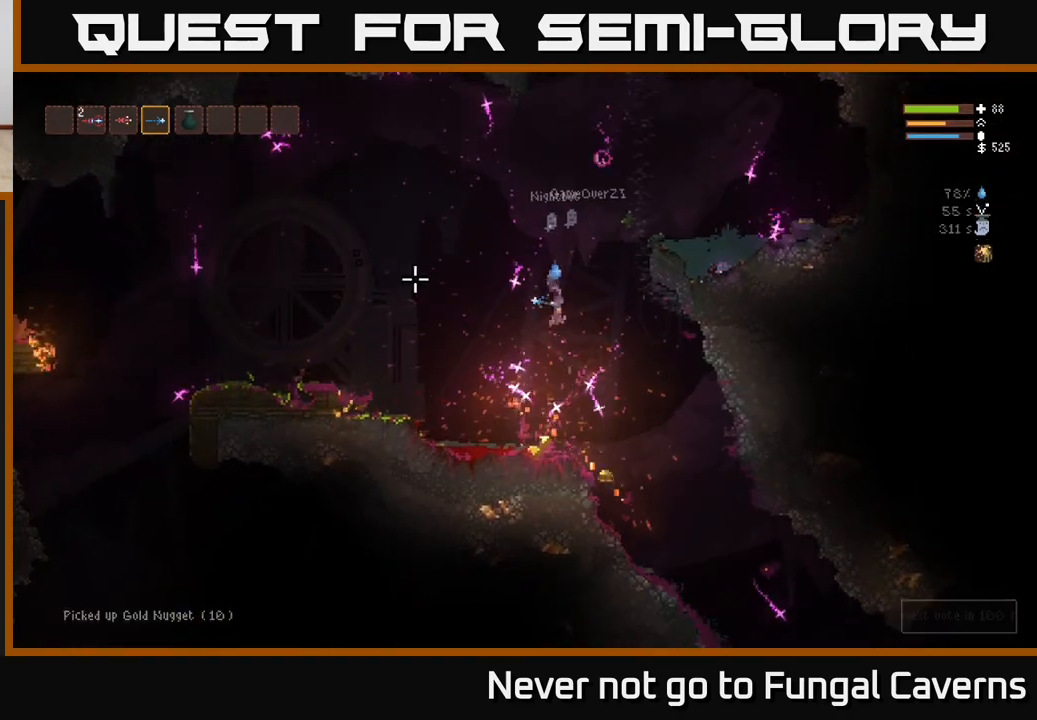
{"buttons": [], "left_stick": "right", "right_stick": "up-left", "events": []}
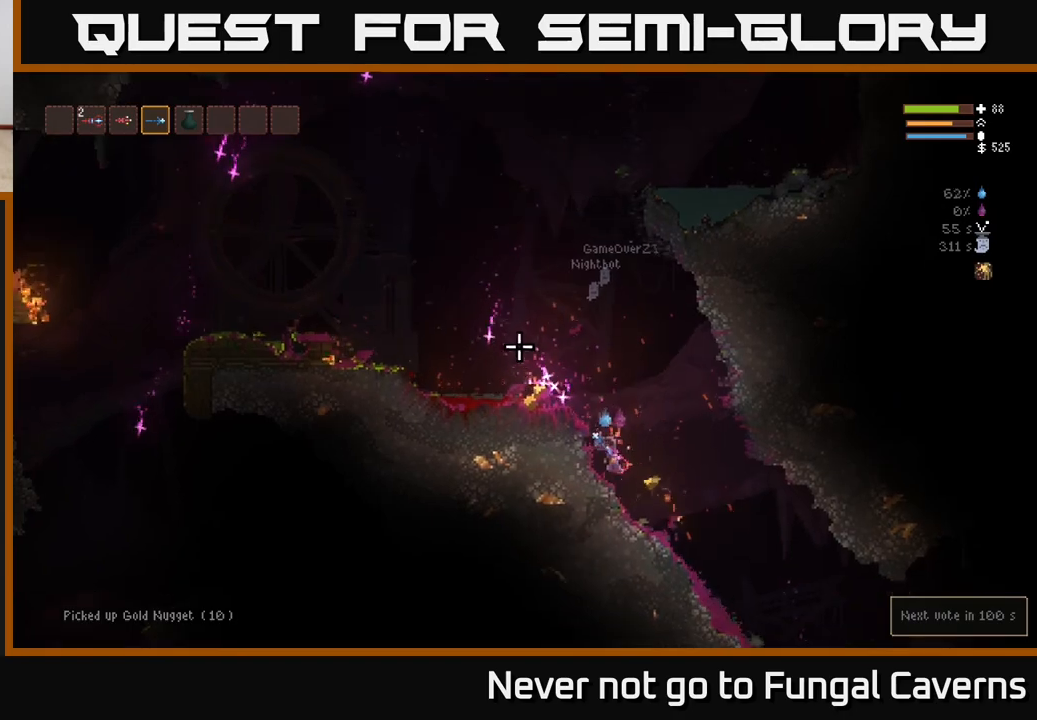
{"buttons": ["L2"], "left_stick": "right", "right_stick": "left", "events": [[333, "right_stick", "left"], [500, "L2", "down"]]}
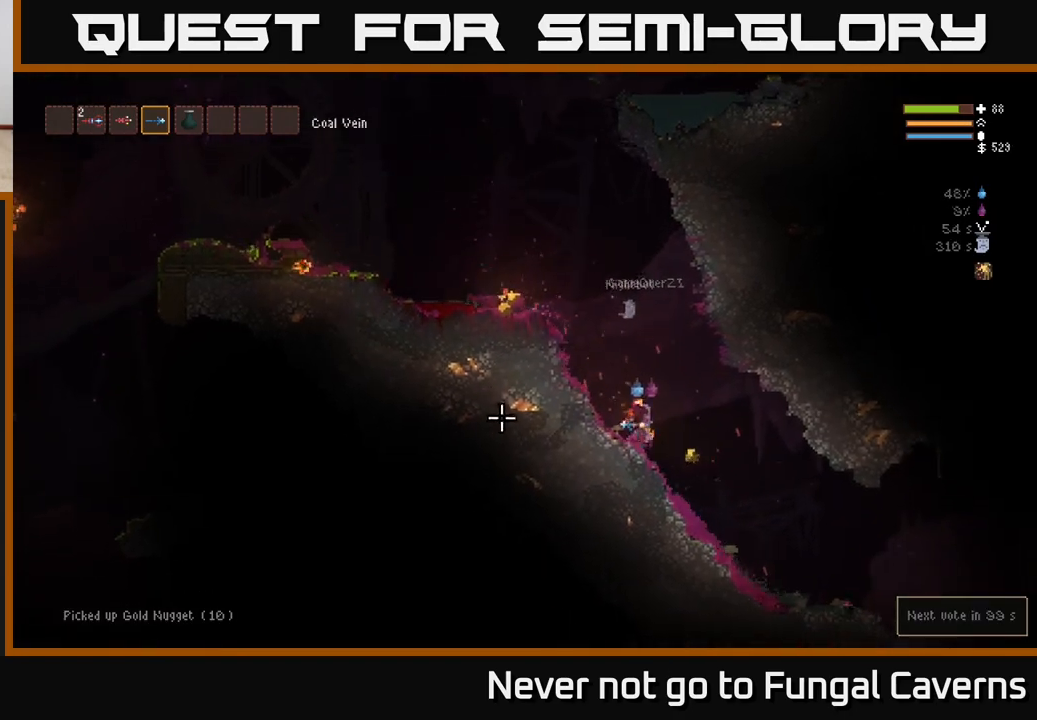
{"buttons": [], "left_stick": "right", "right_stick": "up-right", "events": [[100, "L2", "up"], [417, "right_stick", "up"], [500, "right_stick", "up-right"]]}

**EXERCISE:** Output each line above exactly as it stands, omitting the pictures.

**RESPONSE TO THIS TASK:**
{"buttons": [], "left_stick": "right", "right_stick": "up-left", "events": []}
{"buttons": ["L2"], "left_stick": "right", "right_stick": "left", "events": [[333, "right_stick", "left"], [500, "L2", "down"]]}
{"buttons": [], "left_stick": "right", "right_stick": "up-right", "events": [[100, "L2", "up"], [417, "right_stick", "up"], [500, "right_stick", "up-right"]]}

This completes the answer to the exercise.